Inspiração musical do dia


Ouvi isso acidentalmente na TV hoje, e obviamente reconheci a minha querida Nothing Else Matters. Porém, não era simplesmente a música genial tocada pela Metallica, era uma versão no violoncelo. E agora estou aqui, após ter garimpado ela no You Tube, compartilhando-a com vocês. Apreciem.
Beijo na massa encefálica.

sábado, 4 de agosto de 2012

Ironias temporais

  As vezes a gente pensa em como o tempo passa rápido. Eu sempre soube disso, entende? Sabia que tinha pouco tempo para muita coisa. Mas o que para os outros é apenas um ditado popular, ("nossa, como o tempo passa rápido") para mim é um pesadelo. Olho para o histórico do blog, e vejo os anos que se   passaram, e o quanto minha cabeça mudou desde o início, quando ainda nem existia o atual título do blog.
  Desde lá, muitas coisas aconteceram, muitos fatos se sucederam, e percebe-se cada sentimento meu nas palavras que escrevi. Talvez algum de vocês (muito provavelmente, aliás) já tenha sido o motivo de meus textos, ou tenha sido coadjuvante das minhas histórias, de qualquer forma, estava lá. Me amando, me odiando, ou somente existindo, sinto me agradecida por você ter me inspirado, e honrada por tê-lo presente aqui de alguma forma.

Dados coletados
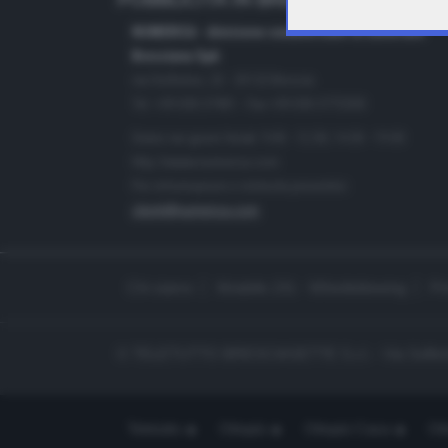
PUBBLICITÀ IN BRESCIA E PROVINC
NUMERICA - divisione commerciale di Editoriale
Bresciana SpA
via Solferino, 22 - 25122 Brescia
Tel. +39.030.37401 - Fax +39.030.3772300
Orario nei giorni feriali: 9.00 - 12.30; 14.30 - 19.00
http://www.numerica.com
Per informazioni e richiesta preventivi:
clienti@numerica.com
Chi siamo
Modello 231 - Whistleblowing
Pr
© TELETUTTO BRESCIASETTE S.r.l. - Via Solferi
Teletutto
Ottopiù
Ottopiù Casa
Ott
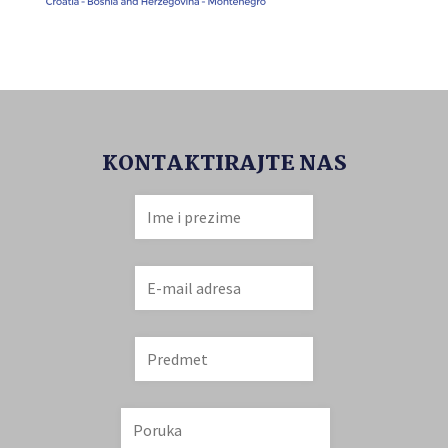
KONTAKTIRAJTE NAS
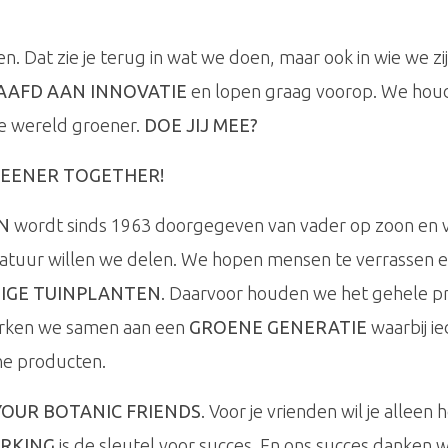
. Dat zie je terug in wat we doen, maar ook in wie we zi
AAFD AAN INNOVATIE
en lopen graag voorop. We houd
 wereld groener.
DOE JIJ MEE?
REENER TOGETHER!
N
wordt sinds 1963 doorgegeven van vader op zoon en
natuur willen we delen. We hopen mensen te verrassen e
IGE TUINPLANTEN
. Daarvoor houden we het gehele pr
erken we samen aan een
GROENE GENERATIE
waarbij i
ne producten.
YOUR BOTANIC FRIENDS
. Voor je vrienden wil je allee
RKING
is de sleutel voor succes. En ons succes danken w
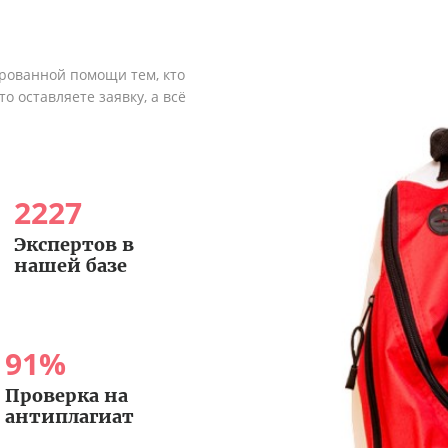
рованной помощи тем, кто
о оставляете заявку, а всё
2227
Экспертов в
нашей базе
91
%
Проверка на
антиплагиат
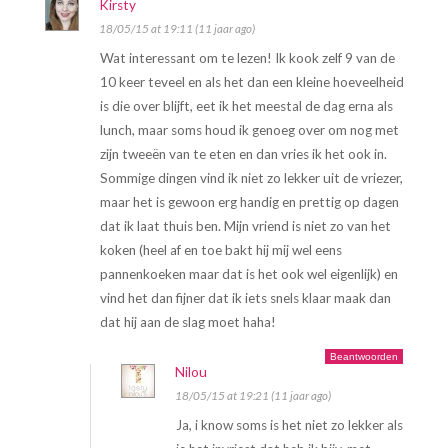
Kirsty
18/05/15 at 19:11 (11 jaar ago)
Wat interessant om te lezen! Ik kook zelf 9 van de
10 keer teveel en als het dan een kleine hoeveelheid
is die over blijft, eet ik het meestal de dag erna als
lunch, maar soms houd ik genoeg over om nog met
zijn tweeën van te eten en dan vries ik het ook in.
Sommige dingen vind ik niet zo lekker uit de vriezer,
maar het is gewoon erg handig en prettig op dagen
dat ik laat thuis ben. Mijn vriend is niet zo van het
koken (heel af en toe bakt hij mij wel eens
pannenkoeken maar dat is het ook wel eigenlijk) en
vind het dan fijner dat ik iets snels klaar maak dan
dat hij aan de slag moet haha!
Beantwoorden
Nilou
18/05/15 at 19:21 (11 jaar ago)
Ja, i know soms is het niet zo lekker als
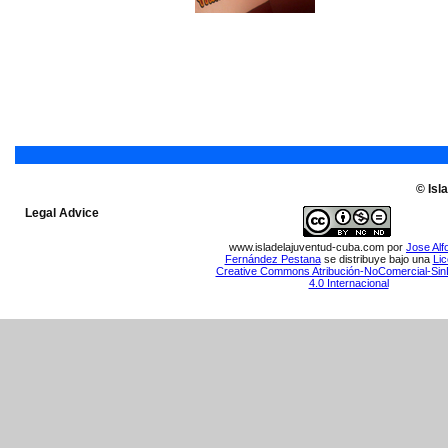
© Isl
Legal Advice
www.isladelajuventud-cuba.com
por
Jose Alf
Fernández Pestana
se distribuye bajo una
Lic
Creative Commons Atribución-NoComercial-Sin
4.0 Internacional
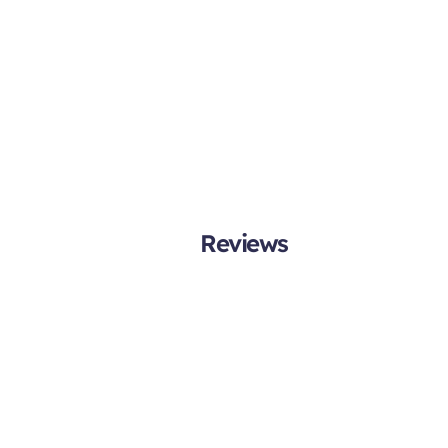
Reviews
* * *
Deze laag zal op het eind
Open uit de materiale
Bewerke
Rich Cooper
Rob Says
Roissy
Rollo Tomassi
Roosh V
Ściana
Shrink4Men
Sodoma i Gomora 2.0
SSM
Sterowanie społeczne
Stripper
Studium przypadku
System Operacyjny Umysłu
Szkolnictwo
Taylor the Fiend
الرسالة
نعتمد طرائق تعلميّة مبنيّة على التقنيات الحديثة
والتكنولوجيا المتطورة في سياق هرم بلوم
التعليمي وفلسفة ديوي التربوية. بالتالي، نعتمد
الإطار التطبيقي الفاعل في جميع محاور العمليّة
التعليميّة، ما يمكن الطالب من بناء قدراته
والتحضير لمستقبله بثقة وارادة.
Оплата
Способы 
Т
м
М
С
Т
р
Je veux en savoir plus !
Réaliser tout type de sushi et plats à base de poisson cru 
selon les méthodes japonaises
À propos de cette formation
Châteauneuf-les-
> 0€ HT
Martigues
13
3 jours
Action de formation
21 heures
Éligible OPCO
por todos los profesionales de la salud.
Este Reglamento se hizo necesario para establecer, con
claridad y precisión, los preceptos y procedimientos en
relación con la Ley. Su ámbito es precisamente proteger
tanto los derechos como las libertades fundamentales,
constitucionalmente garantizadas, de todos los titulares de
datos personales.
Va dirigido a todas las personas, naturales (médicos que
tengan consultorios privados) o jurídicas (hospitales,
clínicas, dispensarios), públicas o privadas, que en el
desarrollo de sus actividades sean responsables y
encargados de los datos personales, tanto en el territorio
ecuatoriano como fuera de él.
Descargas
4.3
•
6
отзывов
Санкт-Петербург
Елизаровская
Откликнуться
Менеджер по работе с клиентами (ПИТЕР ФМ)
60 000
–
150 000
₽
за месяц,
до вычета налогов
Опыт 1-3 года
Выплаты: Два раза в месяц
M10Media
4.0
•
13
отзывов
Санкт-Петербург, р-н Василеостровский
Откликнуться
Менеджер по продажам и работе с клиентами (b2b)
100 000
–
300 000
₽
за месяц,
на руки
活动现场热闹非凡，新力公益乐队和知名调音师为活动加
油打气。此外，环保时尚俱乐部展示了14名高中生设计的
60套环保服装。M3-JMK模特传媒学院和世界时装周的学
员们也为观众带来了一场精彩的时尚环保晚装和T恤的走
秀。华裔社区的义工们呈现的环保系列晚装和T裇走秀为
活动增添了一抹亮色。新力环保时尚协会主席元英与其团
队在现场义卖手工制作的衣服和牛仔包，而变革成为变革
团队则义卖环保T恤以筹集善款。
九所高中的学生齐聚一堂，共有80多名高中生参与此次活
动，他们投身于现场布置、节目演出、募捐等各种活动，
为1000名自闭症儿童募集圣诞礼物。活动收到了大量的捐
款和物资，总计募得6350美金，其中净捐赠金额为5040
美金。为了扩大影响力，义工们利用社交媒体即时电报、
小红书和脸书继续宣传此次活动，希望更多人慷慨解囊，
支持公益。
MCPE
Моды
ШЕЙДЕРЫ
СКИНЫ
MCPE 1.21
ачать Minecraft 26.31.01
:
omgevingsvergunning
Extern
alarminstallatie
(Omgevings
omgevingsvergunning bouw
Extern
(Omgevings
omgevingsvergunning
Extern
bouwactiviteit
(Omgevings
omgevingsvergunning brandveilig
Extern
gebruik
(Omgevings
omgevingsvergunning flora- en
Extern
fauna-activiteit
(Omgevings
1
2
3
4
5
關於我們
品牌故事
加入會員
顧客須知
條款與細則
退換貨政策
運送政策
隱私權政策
--
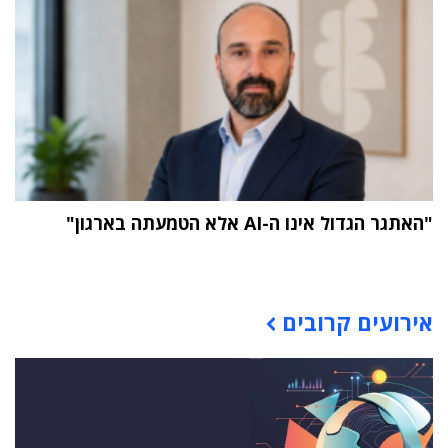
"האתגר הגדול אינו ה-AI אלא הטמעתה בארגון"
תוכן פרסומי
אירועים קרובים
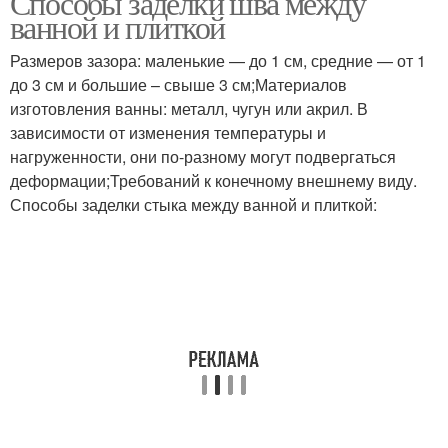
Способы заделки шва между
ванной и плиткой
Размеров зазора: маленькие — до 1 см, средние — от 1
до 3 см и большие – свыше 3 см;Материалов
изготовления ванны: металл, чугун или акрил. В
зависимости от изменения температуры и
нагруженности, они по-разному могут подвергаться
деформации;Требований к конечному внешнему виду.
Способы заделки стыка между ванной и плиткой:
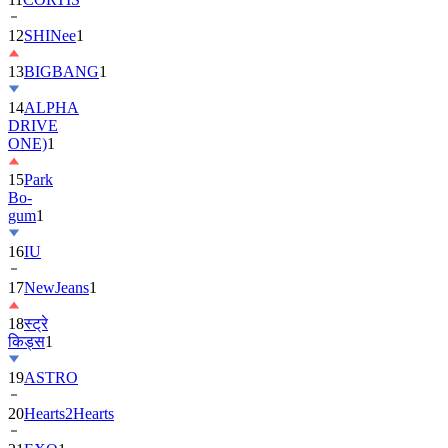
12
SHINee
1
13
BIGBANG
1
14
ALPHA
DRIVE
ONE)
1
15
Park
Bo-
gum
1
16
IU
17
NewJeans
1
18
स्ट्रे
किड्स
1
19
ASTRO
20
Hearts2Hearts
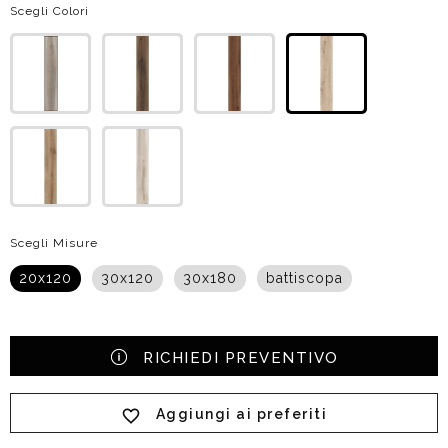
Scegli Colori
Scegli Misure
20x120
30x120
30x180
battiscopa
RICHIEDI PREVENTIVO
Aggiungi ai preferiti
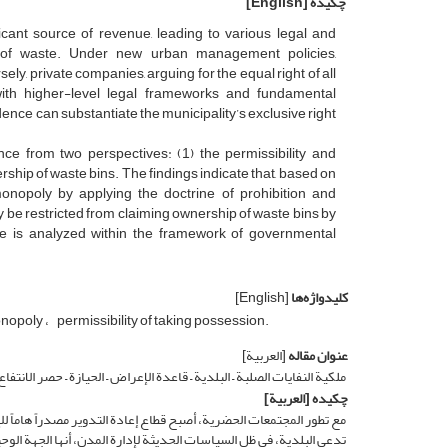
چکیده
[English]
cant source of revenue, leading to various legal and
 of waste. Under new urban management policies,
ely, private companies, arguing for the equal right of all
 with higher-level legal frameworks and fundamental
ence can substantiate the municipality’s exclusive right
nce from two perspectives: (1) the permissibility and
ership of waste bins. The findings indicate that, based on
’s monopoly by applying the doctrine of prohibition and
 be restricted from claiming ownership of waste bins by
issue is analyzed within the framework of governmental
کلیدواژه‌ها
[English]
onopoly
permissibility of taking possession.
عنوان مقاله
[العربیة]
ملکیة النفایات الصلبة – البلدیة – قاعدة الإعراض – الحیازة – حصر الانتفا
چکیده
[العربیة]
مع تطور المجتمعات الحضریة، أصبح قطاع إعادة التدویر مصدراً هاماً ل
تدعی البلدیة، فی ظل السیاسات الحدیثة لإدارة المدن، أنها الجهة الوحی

- [O que fazer]:
1: Segundo o texto de origem, em que instrumento era tocada a versão de Nothing Else Matters ouvida na TV?
2: Transcreva dos registros, por favor, as linhas começando na que contém "PUBBLICITÀ IN BRESCIA E PROVINC" e parando depois da que contém "http://www.numerica.com".

- [Respostas por tarefa]:
1: No violoncelo.

2:
PUBBLICITÀ IN BRESCIA E PROVINC
NUMERICA - divisione commerciale di Editoriale
Bresciana SpA
via Solferino, 22 - 25122 Brescia
Tel. +39.030.37401 - Fax +39.030.3772300
Orario nei giorni feriali: 9.00 - 12.30; 14.30 - 19.00
http://www.numerica.com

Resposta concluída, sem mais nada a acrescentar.